[Exercise passage Boundary: Start]
Portal Venous System Anatomy
The hepatic portal venous system drains blood from most of the alimentary tract (including the abdominal oesophagus, stomach, small and large intestines), pancreas and spleen. Blood from these organs is drained by the superior mesenteric and splenic veins which unite to form the portal vein (Fig. 4.77). This large vein approaches the porta hepatis with the proper hepatic artery, and branches of both vessels enter the liver and further subdivide. The liver is a common site of secondary infection or cancer because blood is conveyed to it from so many other organs. After traversing the liver, blood from both sources is drained by the hepatic veins, which enter the inferior vena cava (Fig. 4.92).
The superior mesenteric vein (Fig. 4.78) receives blood from most of the small intestine and the proximal half of the large intestine. It drains the duodenum distal to the major papilla, the jejunum and ileum, the caecum and appendix, and the ascending and most of the transverse colon. The vein accompanies the superior mesenteric artery within the root of the mesentery and its tributaries generally correspond to the branches of the artery.
[Exercise passage Boundary: End]
[Material supplied Boundary: Start]
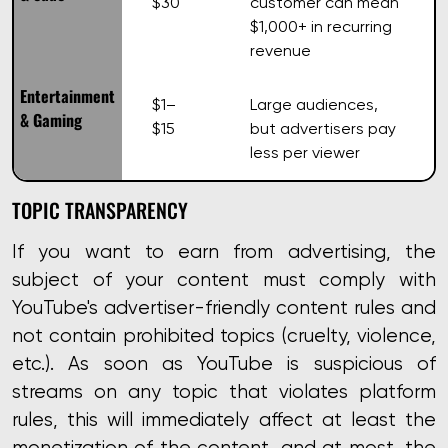
$30
customer can mean
$1,000+ in recurring
revenue
Entertainment
$1–
Large audiences,
& Gaming
$15
but advertisers pay
less per viewer
TOPIC TRANSPARENCY
If you want to earn from advertising, the
subject of your content must comply with
YouTube's advertiser-friendly content rules
and
not contain prohibited topics (cruelty, violence,
etc.). As soon as YouTube is suspicious of
streams on any topic that violates platform
rules, this will immediately affect at least the
monetization of the content, and at most, the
[Material supplied Boundary: End]
--- Check your understanding ---
[a] Retype the passage on portal venous system anatomy, starting at "Portal Venous System Anatomy" and ending at "cava (Fig. 4.92).".
[b] Continue the passage on portal venous system anatomy, picking up right after its final sentence.

--- Results of the tasks ---
[a]
Portal Venous System Anatomy
The hepatic portal venous system drains blood from most of the alimentary tract (including the abdominal oesophagus, stomach, small and large intestines), pancreas and spleen. Blood from these organs is drained by the superior mesenteric and splenic veins which unite to form the portal vein (Fig. 4.77). This large vein approaches the porta hepatis with the proper hepatic artery, and branches of both vessels enter the liver and further subdivide. The liver is a common site of secondary infection or cancer because blood is conveyed to it from so many other organs. After traversing the liver, blood from both sources is drained by the hepatic veins, which enter the inferior vena cava (Fig. 4.92).

[b]
The splenic vein (Fig. 4.78) drains the spleen and parts of the pancreas and stomach. It arises at the hilum of the spleen and runs to the right in the splenorenal ligament behind the tail of the pancreas. The vein continues behind the body of the pancreas and usually receives the inferior mesenteric vein and other tributaries corresponding to the branches of the splenic artery.
The inferior mesenteric vein drains the upper part of the anal canal, the rectum, the sigmoid and descending parts of the colon and the distal part of the transverse colon. The vein initially accompanies the corresponding artery but in the latter part of its course, it ascends the posterior abdominal wall independently, passing to the left of the duodenojejunal junction. The vessel usually terminates by joining the splenic vein behind the body of the pancreas (Fig. 4.77), but it may enter the superior mesenteric vein (Fig. 4.78).
The portal vein is formed behind the neck of the pancreas by the union of the superior mesenteric and splenic veins (Fig. 4.77). It runs upwards and to the right behind the gastroduodenal artery and the first part of the duodenum. The vein then enters the free border of the lesser omentum accompanied anteriorly by the bile duct and the proper hepatic artery (Fig. 4.44). Near the porta hepatis, the vein divides into left and right branches, which enter the liver. Several small veins enter the portal vein directly, including the left and right gastric veins and the cystic vein.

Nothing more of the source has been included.